La renovación del paradigma emancipador
Si se
comparte tal aspiración y se quiere realizar un tal análisis, se debe comenzar por admitir la crisis del paradigma
emancipador y que ésta nos afecta y concierne a todas los explotados y dominados. Aunque, por razones evidentes, es a
cuantos seguimos denunciando y combatiendo la explotación y la dominación que debería concernir de manera más directa y
acuciante. Es decir: tanto a los que aún siguen creyendo que, para acabar con el capitalismo e instaurar el socialismo,
sigue siendo necesaria la toma del poder, como a los que siguen considerando que se puede conseguir eso sin pasar por el
poder –aunque, entre éstos, los hay que siguen creyendo ineluctable, in fine, una confrontación violenta con el
capitalismo para el triunfo de la Revolución… Y eso a pesar de que, después del “siglo de los extremos” y sus calamitosas
experiencias, esa palabra perdió su encanto emancipador y quedó identificada con una violencia cuyo desencadenamiento
suscita, muy justamente, temores hasta en el seno de la clase explotada. ¿Cómo pues seguir “entonándola sin someterla a
examen, como si nada hubiera pasado, sin volver a sopesar su significado”? Tras haber sido desacralizada, ¿cómo recaer de
nuevo en la creencia?
Parecería pues lógico que este análisis, esta reflexión, interese a las dos grandes
corrientes del movimiento emancipador. Esas corrientes, de pensamiento y acción, que, desde la Primera Internacional,
intentaron cambiar el rumbo de la historia y poner fin al sistema capitalista a través de sus respectivas praxis
revolucionarias. No sólo porque ni el marxismo ni el anarquismo no han podido conseguir su objetivo emancipador hasta el
día de hoy sino también porque son muchas las consecuencias a sacar del fracaso de sus tentativas por conseguirlo y de la
difícil y complicada situación del mundo de hoy. Pues, se diga lo que se diga para explicar y justificar esos fracasos, el
desarrollo del capitalismo contemporáneo ha probado que no es la propiedad privada de los medios de producción y de
intercambio la que le ha permitido triunfar y mantener los hechizos del capital y sus prodigios místicos sobre las masas
laboriosas. Lo que está en el origen de tal hechizo y que ha permitido al capitalismo intensificar sus formas de dominación
es el hecho de que también los movimientos emancipadores (partidos y sindicatos) han fundado el bienestar, el «vivir bien»

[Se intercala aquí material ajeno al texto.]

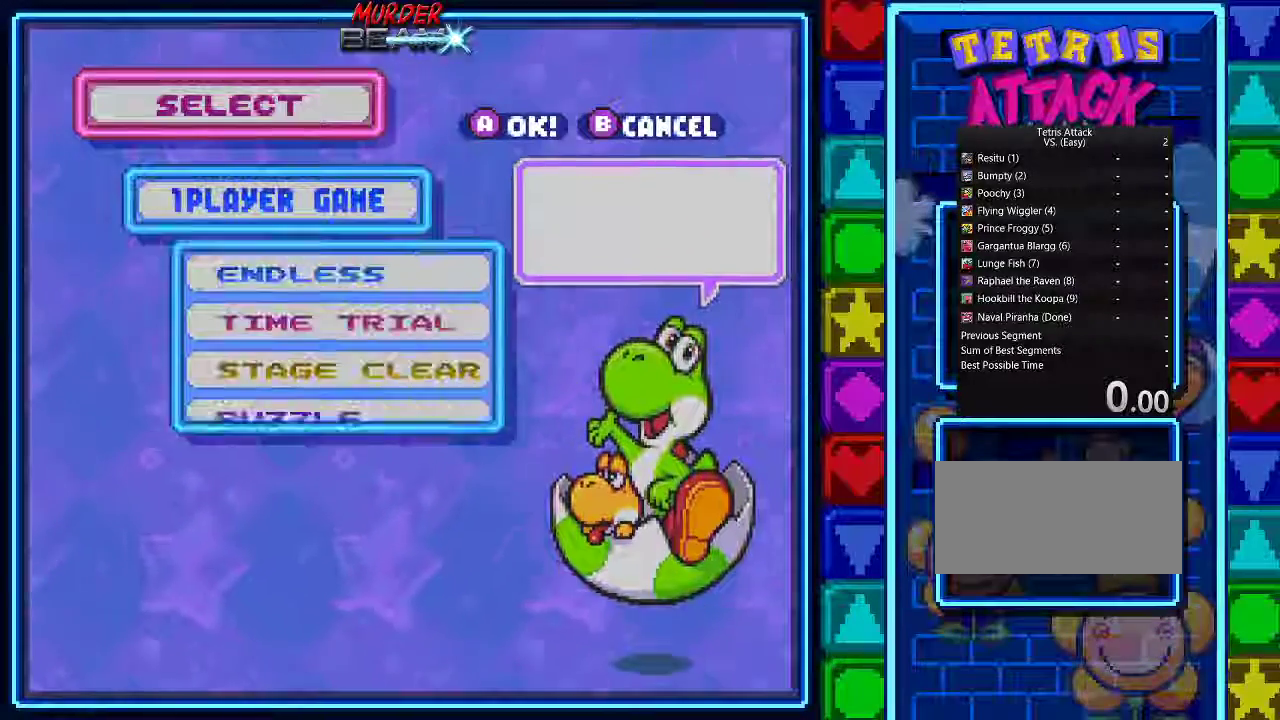
{"buttons": [], "events": [[400, "DPAD_DOWN", "down"], [500, "DPAD_DOWN", "up"]]}
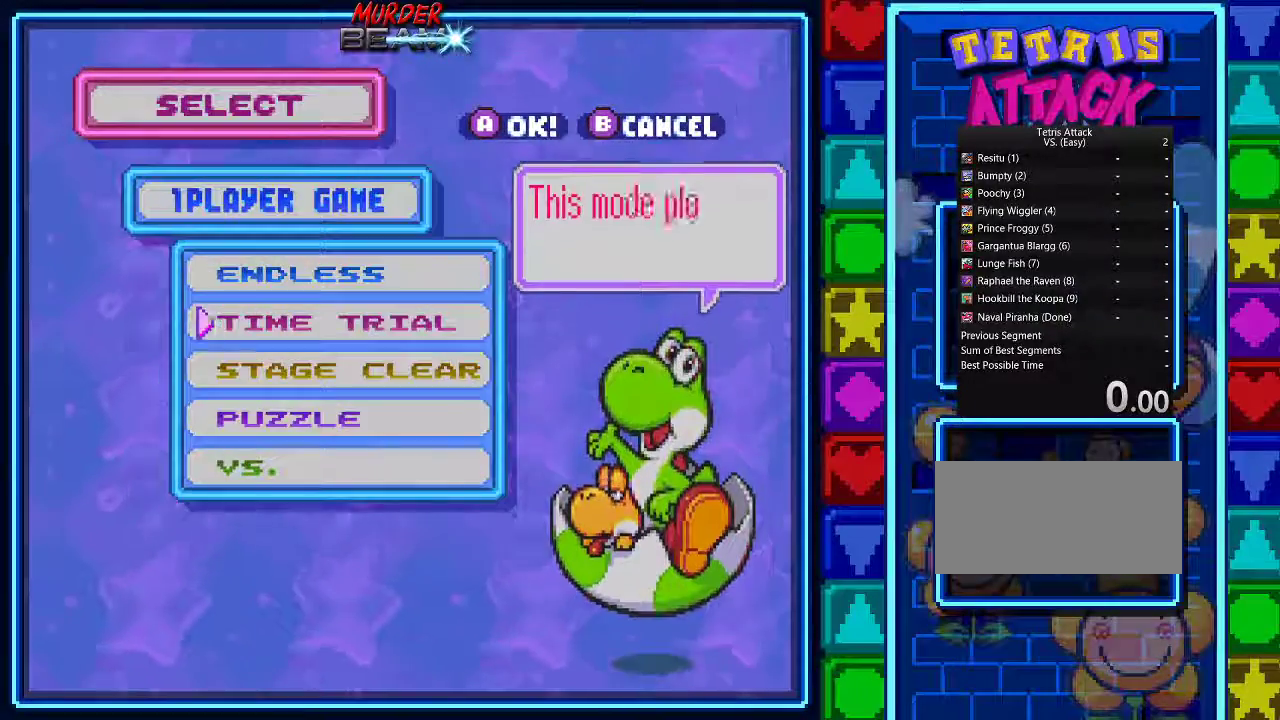
{"buttons": ["DPAD_DOWN"], "events": [[133, "DPAD_DOWN", "down"], [200, "DPAD_DOWN", "up"], [267, "DPAD_DOWN", "down"]]}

de la gente, en la posesión de bienes materiales, y que hasta el paradigma emancipador haya quedado reducido, en la
práctica de sus reivindicaciones y luchas, a un objetivo tan hechizador…
Pero esto no quiere decir que la
fragmentación de esas reivindicaciones y luchas, los enfrentamientos fraticidas y los estrepitosos fracasos de las
experiencias revolucionarias, que han acabado restableciendo el capitalismo, no han contribuido también a que éste haya
podido conservar y consolidar su hechizo y haya podido extender su dominación al planeta entero. Claro que esto ha sido
también decisivo; pero, como lo comienzan a reconocer muchos en esos dos campos del movimiento emancipador, lo más urgente
es cuestionar el hechizo por la posesión de bienes materiales para superar la crisis del paradigma emancipador. Pues sólo
así se podrá renovarlo consecuentemente y conseguir que la abolición del orden establecido tenga realmente como horizonte
«una asociación en la que el libre desarrollo de cada uno sea la condición del libre desarrollo de todos». Es decir: una
emancipación que tenga como base la libertad, y que ésta no sea -como dijo un marxista heterodoxo- «un placer
solitario».
Es evidente pues que esta renovación implica necesariamente el cuestionamiento del poder: tanto de
su conquista como de su ejercicio para “consolidar la Revolución y avanzar hacia el Socialismo”. Pero también de ese poder
que no se nombra, pero que se ejerce para imponer ideas y propuestas que se consideran las más justas, las más pertinentes
y consecuentes con la ideología.. Y no sólo se debe cuestionarlo por sus resultados históricos, que han sido negativos, sino
por una cuestión de coherencia entre lo que se busca y lo que se hace. Es decir: por estar archi-probado que es imposible
de llegar a la libertad a través de la autoridad, de imponer el socialismo desde arriba, de hacer felices a los hombres
contra su voluntad. Y también porque, aún siendo hoy en día un lugar común decir que el derecho de decidir debemos ejercerlo
todos, la verdad es que no es así. Y no sólo no es así en los grupos y organizaciones que, por «razones» de eficacia
revolucionaria, siguen funcionando más o menos piramidalmente sino también en las que se pretenden absolutamente
horizontales, asamblearias y alérgicas a toda forma de poder; pues hasta en las organizaciones anarquistas y libertarias no
se es siempre consecuente con tal principio de democracia directa. De ahí la necesidad de que esta reflexión, este análisis
comience por el cuestionamiento del actual paradigma civilizador impuesto por el capitalismo; pues, además de ser el
fundamento y lo que da fuerza a este sistema, también condiciona de manera muy decisiva nuestra conducta en todos los
dominios de nuestra vida personal y social.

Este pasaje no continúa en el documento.